__Tasks for this exercise__:
- A) Copy everything from "I mean, it's" down to "quality or deed." in the thread, swapping "pickup" for "truck".
- B) In the thread, what does amlove21 say the blue pickup is speeding away from?
- C) Decide whether each statement agrees with the thread, answering yes or no and quoting the words that settle it: (i) Teufel suggests that flash might be disabled on the deployed server. (ii) amlove21 calls the post, video, and description closely related. (iii) mike_cos made the first post in the thread on May 1, 2011.

__Selection__:
# Head down!



## mike_cos (Apr 29, 2011)

This is the most infamous way to war...


----------



## Hitman2/3 (Apr 29, 2011)

?


----------



## amlove21 (Apr 29, 2011)

Hitman2/3 said:


> ?


x2


----------



## mike_cos (May 1, 2011)

Hitman2/3 said:


> ?





amlove21 said:


> x2


what do you mean mates?...


----------



## Teufel (May 1, 2011)

I think flash might be disabled on the deployed server.  Or I might need to start at the screen until something pops out like a magic eye picture.


----------



## amlove21 (May 1, 2011)

mike_cos said:


> what do you mean mates?...


I mean, it's a blue pickup speeding away from an explosion, which sort of looks like a command detonated IED that missed late.

"Infamous" is defined as "1. Well known for some bad quality or deed.
2. Wicked; abominable: "*infamous* misconduct"
Sooooooooo, I guess I mean "what the hell are you talking about". The post, video, and description are seemingly unrelated. 
Is the pickup or the people contained wherein well known? Is the blue pickup feared in that part of the nation for spreading explosions and warfare wherever it's wicked or abominable pale blue shape be seen?

__Items__:
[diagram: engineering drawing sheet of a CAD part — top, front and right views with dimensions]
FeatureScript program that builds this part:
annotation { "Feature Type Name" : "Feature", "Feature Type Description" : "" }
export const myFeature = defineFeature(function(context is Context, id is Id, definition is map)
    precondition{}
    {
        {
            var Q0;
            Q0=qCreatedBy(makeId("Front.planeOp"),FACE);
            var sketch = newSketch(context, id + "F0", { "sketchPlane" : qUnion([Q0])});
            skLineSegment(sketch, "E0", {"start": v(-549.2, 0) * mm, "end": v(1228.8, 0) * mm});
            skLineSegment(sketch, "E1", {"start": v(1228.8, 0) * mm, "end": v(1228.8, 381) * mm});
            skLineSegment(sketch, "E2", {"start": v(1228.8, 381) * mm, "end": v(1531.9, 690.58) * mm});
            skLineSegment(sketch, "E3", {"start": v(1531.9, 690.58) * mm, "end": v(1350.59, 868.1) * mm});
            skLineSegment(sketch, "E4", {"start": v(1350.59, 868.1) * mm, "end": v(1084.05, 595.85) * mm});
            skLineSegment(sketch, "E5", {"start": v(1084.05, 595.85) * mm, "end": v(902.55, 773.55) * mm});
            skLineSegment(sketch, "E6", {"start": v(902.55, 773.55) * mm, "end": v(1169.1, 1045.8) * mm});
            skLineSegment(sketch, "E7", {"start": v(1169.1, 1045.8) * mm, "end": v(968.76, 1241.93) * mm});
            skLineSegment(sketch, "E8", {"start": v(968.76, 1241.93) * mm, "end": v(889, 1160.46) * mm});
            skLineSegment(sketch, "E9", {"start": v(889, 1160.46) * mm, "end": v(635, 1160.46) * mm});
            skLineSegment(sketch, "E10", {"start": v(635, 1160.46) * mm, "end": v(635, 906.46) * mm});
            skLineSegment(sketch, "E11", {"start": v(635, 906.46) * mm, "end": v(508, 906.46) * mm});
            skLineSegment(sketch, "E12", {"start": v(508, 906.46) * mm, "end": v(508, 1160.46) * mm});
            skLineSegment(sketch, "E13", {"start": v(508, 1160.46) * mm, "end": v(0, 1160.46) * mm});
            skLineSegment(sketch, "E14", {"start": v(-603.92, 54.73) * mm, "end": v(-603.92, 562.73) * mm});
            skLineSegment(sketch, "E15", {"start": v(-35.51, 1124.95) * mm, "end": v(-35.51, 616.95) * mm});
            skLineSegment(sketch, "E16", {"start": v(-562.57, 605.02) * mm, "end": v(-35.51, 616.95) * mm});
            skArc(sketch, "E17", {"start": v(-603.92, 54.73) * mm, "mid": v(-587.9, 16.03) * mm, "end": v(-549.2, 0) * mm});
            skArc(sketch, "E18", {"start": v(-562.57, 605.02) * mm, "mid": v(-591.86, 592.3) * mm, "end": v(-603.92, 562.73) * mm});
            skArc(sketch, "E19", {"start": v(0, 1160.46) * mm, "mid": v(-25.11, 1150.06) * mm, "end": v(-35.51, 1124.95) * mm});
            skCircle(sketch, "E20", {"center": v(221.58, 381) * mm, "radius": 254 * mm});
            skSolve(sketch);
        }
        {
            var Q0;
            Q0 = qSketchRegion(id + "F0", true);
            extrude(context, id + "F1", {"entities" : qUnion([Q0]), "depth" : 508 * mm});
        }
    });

__Answers in order__:
- A)
I mean, it's a blue truck speeding away from an explosion, which sort of looks like a command detonated IED that missed late.

"Infamous" is defined as "1. Well known for some bad quality or deed.

- B) An explosion.

- C)
(i) Yes: "I think flash might be disabled on the deployed server."
(ii) No: "The post, video, and description are seemingly unrelated."
(iii) No: "mike_cos (Apr 29, 2011)"